====== Dataset excerpts

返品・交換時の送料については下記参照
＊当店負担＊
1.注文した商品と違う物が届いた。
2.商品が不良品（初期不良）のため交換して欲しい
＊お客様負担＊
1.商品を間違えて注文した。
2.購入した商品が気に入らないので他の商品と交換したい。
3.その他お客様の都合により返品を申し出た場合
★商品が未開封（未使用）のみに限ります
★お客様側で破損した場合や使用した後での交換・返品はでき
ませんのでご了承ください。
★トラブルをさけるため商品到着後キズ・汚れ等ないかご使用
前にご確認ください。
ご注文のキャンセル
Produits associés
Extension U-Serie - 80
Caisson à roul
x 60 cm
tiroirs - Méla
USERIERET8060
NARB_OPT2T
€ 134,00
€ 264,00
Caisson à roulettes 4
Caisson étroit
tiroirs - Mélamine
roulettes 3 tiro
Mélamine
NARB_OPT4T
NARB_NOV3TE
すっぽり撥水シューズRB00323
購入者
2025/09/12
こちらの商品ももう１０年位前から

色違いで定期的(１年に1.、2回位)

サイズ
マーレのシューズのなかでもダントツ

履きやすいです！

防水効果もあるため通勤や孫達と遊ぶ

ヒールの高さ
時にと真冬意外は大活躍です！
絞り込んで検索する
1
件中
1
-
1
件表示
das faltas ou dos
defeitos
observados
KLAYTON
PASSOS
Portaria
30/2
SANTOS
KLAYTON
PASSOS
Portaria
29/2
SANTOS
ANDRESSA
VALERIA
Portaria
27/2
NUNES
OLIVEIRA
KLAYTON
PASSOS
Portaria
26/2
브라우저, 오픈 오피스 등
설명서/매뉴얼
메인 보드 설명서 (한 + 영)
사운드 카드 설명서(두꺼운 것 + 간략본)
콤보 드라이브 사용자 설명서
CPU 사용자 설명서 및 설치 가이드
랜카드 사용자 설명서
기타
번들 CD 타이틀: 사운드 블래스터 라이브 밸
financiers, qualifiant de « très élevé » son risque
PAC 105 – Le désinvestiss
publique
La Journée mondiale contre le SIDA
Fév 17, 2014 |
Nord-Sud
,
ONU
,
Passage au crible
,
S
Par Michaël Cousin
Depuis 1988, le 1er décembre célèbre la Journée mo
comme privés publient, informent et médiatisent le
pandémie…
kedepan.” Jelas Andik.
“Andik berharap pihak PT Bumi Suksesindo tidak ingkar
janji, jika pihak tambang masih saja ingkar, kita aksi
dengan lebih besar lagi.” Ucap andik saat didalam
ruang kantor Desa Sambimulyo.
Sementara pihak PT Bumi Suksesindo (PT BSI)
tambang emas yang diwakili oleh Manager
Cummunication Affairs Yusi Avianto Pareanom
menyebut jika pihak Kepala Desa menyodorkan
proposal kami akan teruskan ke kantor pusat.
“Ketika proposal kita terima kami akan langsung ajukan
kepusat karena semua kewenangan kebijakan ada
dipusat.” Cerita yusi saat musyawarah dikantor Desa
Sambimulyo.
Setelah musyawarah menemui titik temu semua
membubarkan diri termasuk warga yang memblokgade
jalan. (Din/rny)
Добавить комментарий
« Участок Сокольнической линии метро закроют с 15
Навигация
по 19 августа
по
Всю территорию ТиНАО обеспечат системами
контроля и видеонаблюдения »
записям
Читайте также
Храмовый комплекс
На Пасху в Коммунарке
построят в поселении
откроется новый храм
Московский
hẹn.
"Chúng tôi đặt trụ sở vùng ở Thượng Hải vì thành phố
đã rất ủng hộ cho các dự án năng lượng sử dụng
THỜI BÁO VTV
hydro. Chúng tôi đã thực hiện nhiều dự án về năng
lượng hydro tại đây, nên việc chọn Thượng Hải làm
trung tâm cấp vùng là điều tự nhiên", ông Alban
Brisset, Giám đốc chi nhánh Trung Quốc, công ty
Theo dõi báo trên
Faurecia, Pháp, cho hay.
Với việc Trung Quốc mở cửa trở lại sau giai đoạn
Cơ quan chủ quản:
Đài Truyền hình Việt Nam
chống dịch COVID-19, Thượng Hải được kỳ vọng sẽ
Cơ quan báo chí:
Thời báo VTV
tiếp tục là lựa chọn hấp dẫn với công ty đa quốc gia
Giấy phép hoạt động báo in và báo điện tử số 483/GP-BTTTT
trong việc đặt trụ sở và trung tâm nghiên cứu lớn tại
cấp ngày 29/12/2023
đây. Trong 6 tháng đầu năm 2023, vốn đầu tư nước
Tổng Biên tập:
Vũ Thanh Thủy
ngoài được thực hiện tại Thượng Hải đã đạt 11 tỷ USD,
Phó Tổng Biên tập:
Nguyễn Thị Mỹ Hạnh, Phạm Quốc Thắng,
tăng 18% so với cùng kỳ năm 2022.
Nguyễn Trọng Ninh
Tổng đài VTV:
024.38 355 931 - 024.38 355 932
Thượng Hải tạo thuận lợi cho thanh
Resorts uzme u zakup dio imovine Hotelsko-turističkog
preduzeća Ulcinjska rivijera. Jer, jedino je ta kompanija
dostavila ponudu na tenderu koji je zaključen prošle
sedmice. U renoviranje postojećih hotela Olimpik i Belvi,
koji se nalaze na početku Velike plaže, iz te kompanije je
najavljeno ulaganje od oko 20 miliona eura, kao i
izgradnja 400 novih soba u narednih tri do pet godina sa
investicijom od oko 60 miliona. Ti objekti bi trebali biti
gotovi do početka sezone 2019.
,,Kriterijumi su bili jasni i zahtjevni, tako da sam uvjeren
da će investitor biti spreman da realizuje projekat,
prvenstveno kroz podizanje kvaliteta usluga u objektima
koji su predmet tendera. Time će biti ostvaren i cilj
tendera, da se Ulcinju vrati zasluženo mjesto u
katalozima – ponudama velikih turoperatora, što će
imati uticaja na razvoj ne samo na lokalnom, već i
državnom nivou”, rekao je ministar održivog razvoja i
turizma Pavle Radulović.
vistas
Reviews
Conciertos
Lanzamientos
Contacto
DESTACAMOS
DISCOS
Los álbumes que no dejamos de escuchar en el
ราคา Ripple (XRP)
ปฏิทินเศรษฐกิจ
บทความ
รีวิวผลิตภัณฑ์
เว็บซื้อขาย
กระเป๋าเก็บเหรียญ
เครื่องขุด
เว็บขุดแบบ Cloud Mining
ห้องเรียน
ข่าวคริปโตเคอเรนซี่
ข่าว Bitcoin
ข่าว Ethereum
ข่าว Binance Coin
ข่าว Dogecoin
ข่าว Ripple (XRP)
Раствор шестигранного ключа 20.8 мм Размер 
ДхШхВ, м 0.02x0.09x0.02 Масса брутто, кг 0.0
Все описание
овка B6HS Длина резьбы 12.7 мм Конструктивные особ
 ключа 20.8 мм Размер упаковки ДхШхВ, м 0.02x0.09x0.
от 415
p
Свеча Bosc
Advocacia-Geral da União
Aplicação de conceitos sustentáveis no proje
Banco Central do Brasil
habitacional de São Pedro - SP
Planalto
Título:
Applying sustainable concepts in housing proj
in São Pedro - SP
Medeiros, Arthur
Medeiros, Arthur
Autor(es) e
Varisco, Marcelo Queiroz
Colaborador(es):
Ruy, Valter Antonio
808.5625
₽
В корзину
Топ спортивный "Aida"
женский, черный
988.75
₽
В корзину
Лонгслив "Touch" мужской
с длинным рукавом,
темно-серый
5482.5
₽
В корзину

============

About this task>
Retype, in the same exact form, the lines of the material above from the line holding "Resorts uzme u" through the line holding "koji se nalaze".

Answer to this exercise>
Resorts uzme u zakup dio imovine Hotelsko-turističkog
preduzeća Ulcinjska rivijera. Jer, jedino je ta kompanija
dostavila ponudu na tenderu koji je zaključen prošle
sedmice. U renoviranje postojećih hotela Olimpik i Belvi,
koji se nalaze na početku Velike plaže, iz te kompanije je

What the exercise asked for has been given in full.